Now that we have trained our word2vec model, let's explore what our model was able to learn. We will use most_similar() to explore the relations between various words. In the following example, you see that the model was able to learn that the word earth is related to crust, globe, and other words. It is interesting to see that we have just provided the raw data and model was able to learn all this relations and concepts automatically!

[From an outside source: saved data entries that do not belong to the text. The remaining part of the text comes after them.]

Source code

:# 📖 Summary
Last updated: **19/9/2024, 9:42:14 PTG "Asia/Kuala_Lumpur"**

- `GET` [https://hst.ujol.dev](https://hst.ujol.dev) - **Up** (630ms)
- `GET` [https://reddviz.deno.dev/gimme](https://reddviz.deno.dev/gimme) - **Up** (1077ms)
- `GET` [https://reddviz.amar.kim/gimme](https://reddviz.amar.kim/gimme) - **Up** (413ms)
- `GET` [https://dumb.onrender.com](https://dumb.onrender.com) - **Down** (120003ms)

model2vec.most_similar("earth")[(u'crust', 0.6946468353271484),
(u'globe', 0.6748907566070557),
(u'inequalities', 0.6181437969207764),
(u'planet', 0.6092090606689453),
(u'orbit', 0.6079996824264526),
(u'laboring', 0.6058655977249146),
(u'sun', 0.5901342630386353),
(u'reduce', 0.5893668532371521),
(u'moon', 0.5724939107894897),
(u'eccentricity', 0.5709577798843384)]
Let's try to find words related to human we see what the model has learned.

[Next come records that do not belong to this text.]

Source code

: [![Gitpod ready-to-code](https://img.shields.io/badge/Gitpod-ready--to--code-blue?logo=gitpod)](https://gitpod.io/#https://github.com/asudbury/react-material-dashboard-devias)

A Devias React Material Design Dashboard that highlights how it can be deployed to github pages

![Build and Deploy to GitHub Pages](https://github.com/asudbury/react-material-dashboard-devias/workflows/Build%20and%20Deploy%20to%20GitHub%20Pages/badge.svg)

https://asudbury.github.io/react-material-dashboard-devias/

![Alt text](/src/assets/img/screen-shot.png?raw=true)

model2vec.most_similar("human")
[(u'art', 0.6744576692581177),
(u'race', 0.6348963975906372),
(u'industry', 0.6203593611717224),
(u'man', 0.6148483753204346),
(u'population', 0.6090731620788574),
(u'mummies', 0.5895125865936279),
(u'gods', 0.5859177112579346),
(u'domesticated', 0.5857442021369934),
(u'lives', 0.5848811864852905),
(u'figures', 0.5809590816497803)]
Even when we try to derive an analogy by using two positive vectors as earth and moon and a negative vector orbit, the model predicts the word sun which makes sense because there is a semantic relation between moon orbiting around earth and earth orbiting around the sun.
model2vec.most_similar_cosmul(positive=['earth','moon'], negative=['orbit'])
(u'sun', 0.8161555624008179)
So, we learned that using word2vec model one can derive valuable information from the raw unlabeled data. This process is very crucial in terms of learning the language grammar and semantic correlations between words.